Peppermint for Cramping and Pressure
When gas pain feels sharp or crampy, the issue is often that your intestinal muscles are clenching around a pocket of gas rather than relaxing enough to let it pass. Peppermint oil helps here because it relaxes the smooth muscle lining your intestines. It does this by blocking calcium channels in muscle cells, which are needed for contraction. When those channels are blocked, the muscle relaxes, the intestinal tube widens, and gas can move through more freely.
Enteric-coated peppermint oil capsules are designed to dissolve in the intestines rather than the stomach, which reduces the chance of heartburn. Peppermint tea can also help, though the concentration of active compounds is lower. If your gas pain tends to come with a tight, spasming feeling in your abdomen, peppermint is often more helpful than simethicone alone.
Foods That Cause the Most Gas
Certain carbohydrates are poorly absorbed in the small intestine and arrive in the colon mostly intact, where bacteria ferment them aggressively. These are sometimes grouped under the term FODMAPs. Knowing the main categories helps you identify your personal triggers.
- Legumes and pulses: Red kidney beans, split peas, baked beans, and lentils are high in a sugar called GOS that humans can’t break down on their own.
- Certain fruits: Apples, pears, mangoes, cherries, watermelon, and dried fruit are high in fructose or sorbitol, both of which ferment readily.
- Onion and garlic family: Onion, garlic, leek, and spring onion are rich in fructans, one of the most common gas-producing carbohydrates.
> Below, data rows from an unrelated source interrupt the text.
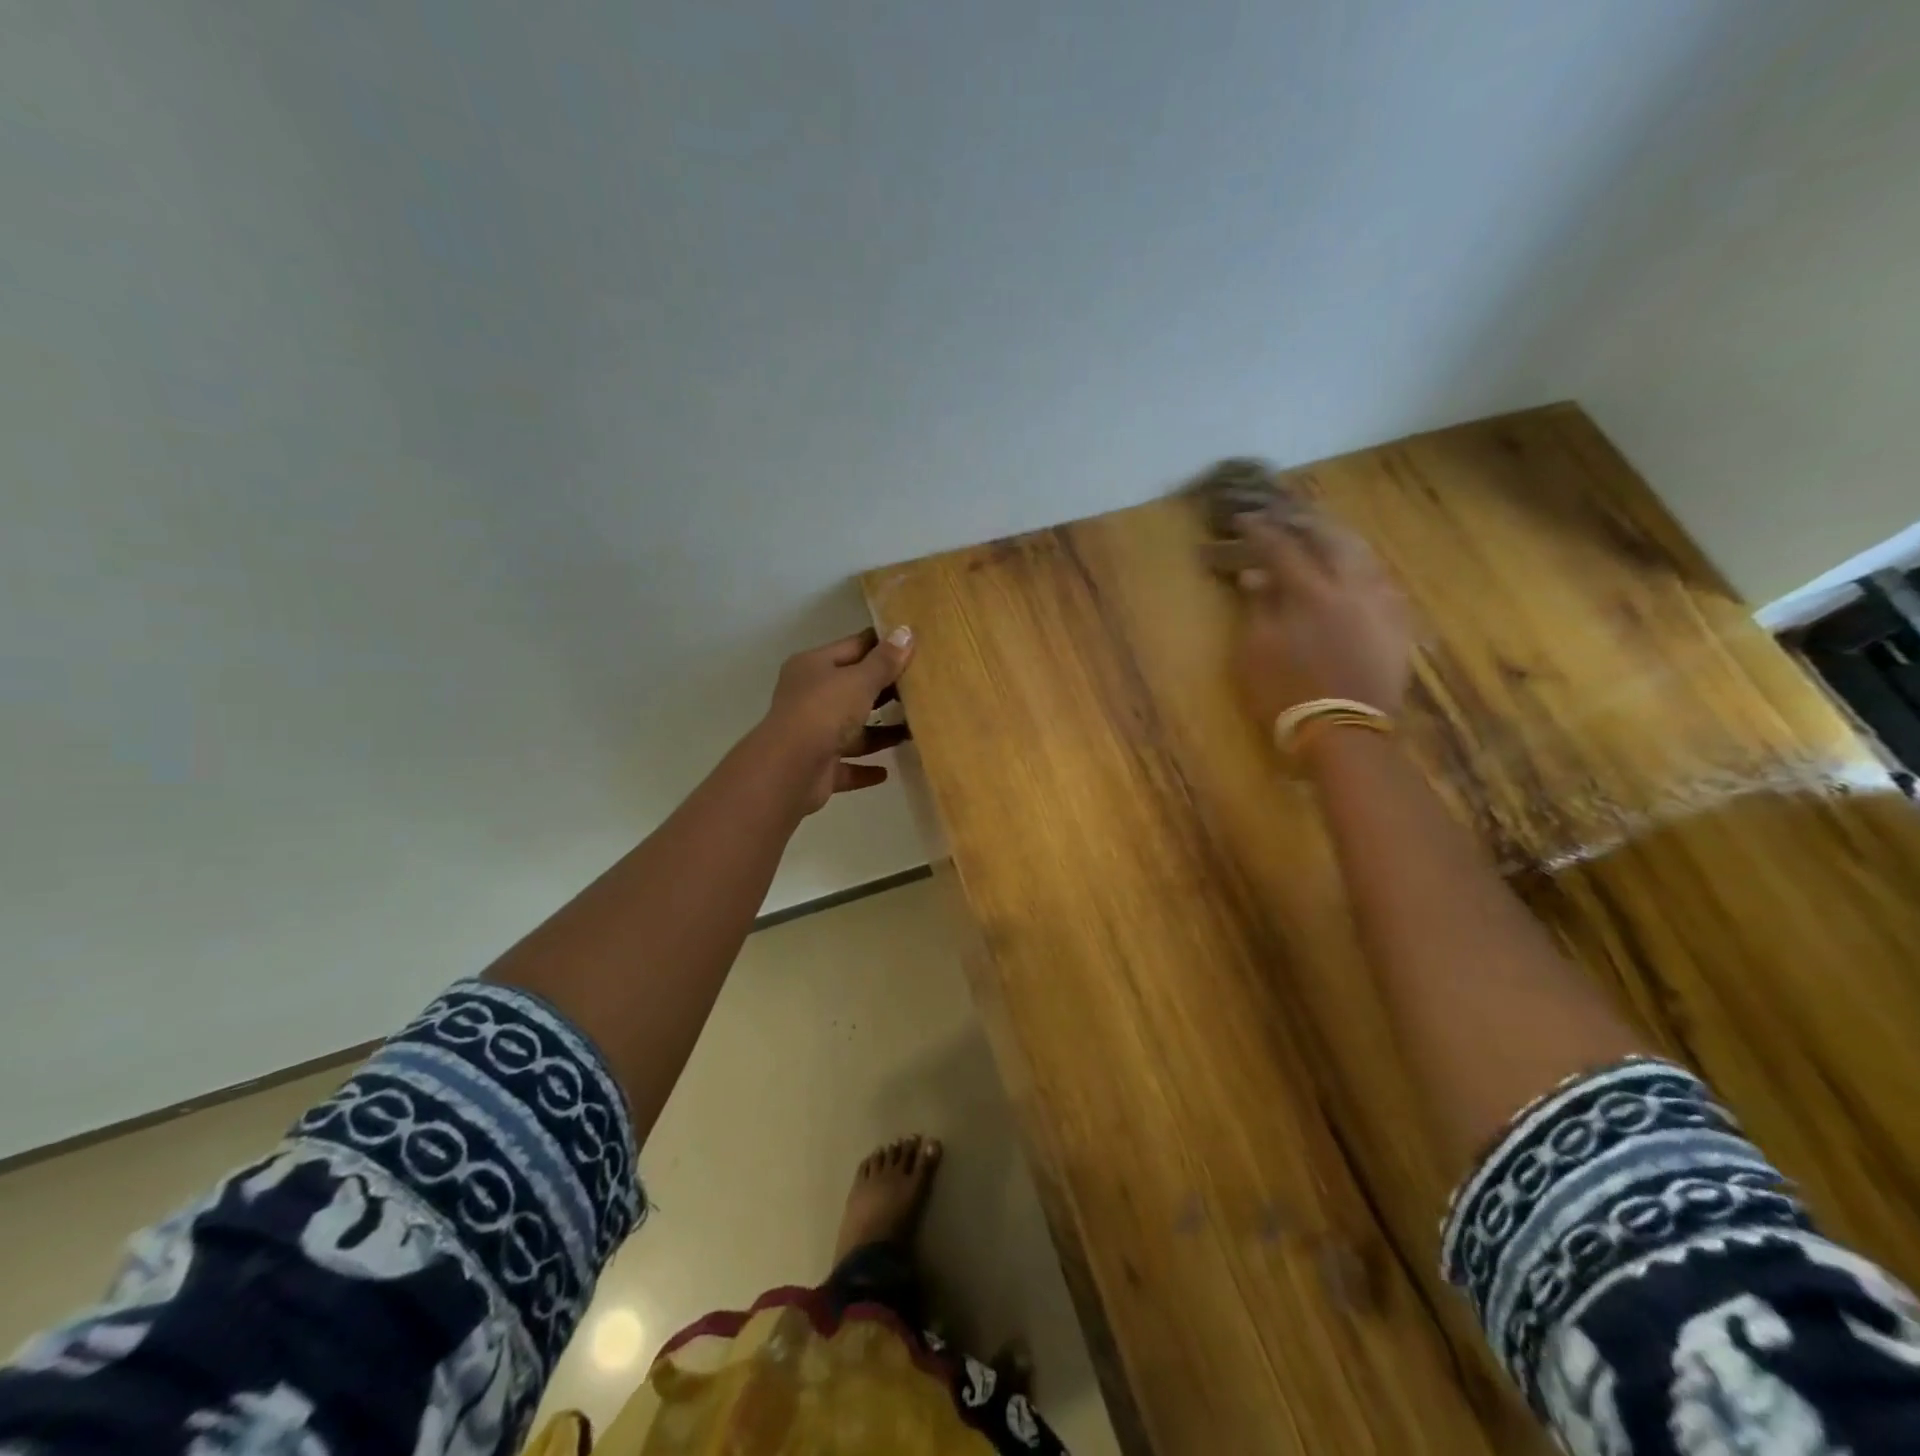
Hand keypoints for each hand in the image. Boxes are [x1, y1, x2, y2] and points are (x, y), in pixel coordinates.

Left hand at [758, 626, 914, 814]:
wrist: (790, 769)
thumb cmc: (824, 712)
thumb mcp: (859, 680)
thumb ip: (884, 660)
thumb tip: (905, 631)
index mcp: (813, 667)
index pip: (853, 647)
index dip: (882, 645)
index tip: (914, 645)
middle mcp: (809, 697)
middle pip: (853, 689)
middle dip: (884, 691)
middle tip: (923, 690)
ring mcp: (812, 734)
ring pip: (851, 730)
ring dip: (879, 733)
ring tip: (914, 732)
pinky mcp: (817, 767)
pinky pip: (846, 766)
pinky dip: (864, 769)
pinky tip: (886, 772)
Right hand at [1228, 510, 1411, 728]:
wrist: (1342, 733)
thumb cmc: (1287, 694)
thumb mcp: (1256, 653)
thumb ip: (1258, 608)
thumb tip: (1254, 576)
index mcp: (1311, 593)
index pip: (1283, 549)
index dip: (1262, 532)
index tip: (1245, 521)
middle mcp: (1351, 588)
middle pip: (1332, 539)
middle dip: (1307, 523)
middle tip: (1287, 516)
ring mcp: (1380, 604)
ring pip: (1364, 555)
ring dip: (1339, 538)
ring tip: (1323, 533)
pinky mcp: (1397, 623)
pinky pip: (1383, 581)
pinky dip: (1364, 567)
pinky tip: (1357, 568)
- Dairy: Milk, soft cheeses, and yogurt contain lactose, which causes gas in people who produce insufficient amounts of the enzyme that digests it.
- Wheat-based grains: Wholemeal bread, wheat pasta, rye bread, and wheat-based muesli contain fructans.
- Certain vegetables: Mushrooms and celery are high in mannitol, while artichokes are high in fructans.
- Sweeteners: Honey, high fructose corn syrup, and sugar-free candies or gums containing sorbitol or xylitol are potent gas producers.
You don’t necessarily need to avoid all of these. Most people react to some categories more than others. Keeping a simple food diary for a week or two, noting what you ate and when gas became bothersome, usually reveals your specific triggers faster than eliminating everything at once.
Habits That Reduce Swallowed Air
If your gas tends to come out as frequent belching or if you feel fullness in your upper abdomen, swallowed air is likely the bigger contributor. Small changes make a real difference: chew each bite slowly and swallow it before taking the next one. Drink from a glass instead of a straw. Save conversations for between bites rather than talking with food in your mouth. Skip chewing gum and hard candies entirely, since both keep you swallowing repeatedly for extended periods. If you drink sparkling water or soda regularly, switching to still water removes a direct source of gas.
Signs That Gas May Be Something Else
Occasional gas, even when uncomfortable, is normal. The average person passes gas 13 to 21 times per day. But certain patterns suggest something beyond routine digestion. Gas symptoms that change suddenly, persistent abdominal pain that localizes to one area, unexplained weight loss, blood in your stool, or ongoing changes in bowel habits (new constipation or diarrhea) alongside gas are all worth discussing with a doctor. These can point to conditions like celiac disease, inflammatory bowel disease, or other issues where gas is a symptom rather than the problem itself.